Anyone familiar with the recent election campaign or with the “reader comments” that accompany editorials and news articles knows that civility is often the first casualty in debates today.

Nearly anyone who makes a public argument finds his intelligence questioned, his motives impugned, or his basic decency assaulted. Some critics will even doubt the patriotism or Americanism of their opponents. Others call their opponents bigots or racists.

Gift of civility

Sometimes a debate among Catholics includes yet another ugly twist. A disagreement over public policy is accompanied by the suggestion that one’s opponents — whether they argue from a conservative or a liberal perspective — are not being true to their faith.

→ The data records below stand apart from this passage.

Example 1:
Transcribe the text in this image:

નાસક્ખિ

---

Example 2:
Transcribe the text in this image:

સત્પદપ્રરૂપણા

We can and should do better.

This Christmas season is a time for gift giving. This season offers Catholics an opportunity to offer such a gift — that of civility in public argument.

We Catholics can resolve to contribute to public debates by elevating them. We can represent our tradition not only by the content of our argument, but by the manner in which we express it.

In so doing, we bear witness to the dignity of life and of every human being. For, if we accept that every human being is sacred, how can we justify degrading them in argument? Conversely, how can we not treat our opponents with respect — even when they don’t respond in kind?

Civility, truth should be central

Near the end of his life, Cardinal Joseph Bernardin reminded us that civility should be central to our advocacy.

He warned against fixating on the weakest part of someone’s argument in order to discredit them. It is much better, he suggested, to address the legitimate or sincere concern that might underlie even the most poorly expressed statement.

Giving someone the benefit of the doubt in this way fosters common ground instead of breeding resentment, which is often behind so much fierce rhetoric.

More recently, Cardinal Donald Wuerl suggested that Christian discourse depends on both truth and love.

“We are called to a higher level of respect for the truth and for each other than is often witnessed on some radio and TV talks shows. The intensity of one’s opinion is not the same as the truth. Speaking out of anger does not justify falsehood. Frustration or disappointment does not condone a lack of charity.

“The Catechism reminds us, ‘respect for the reputation of persons forbids every attitude and word likely to cause them unjust injury’ and calls ‘rash judgment,’ ‘detraction,’ and ‘calumny’ offenses against the truth.”

Behavior, whether good or bad, is contagious. Setting a good example can inspire others to be better. On the other hand, modeling what is harmful entices others to be less than they can be.

Catholics have a responsibility

The beauty of a democracy is that we get to determine what sort of debates we have. If we bring civility, charity, and reasoned argument to the public square, our community will reflect those virtues. If we don’t, our community will reflect the lack of them. It is up to us.

As the largest single religious community in our nation, we Catholics have an opportunity and responsibility to influence the quality and content of our national character. Offering the gift of civil discourse would be a wonderful Christmas present to our Republic.

John Huebscher is the executive director of the Wisconsin Catholic Conference.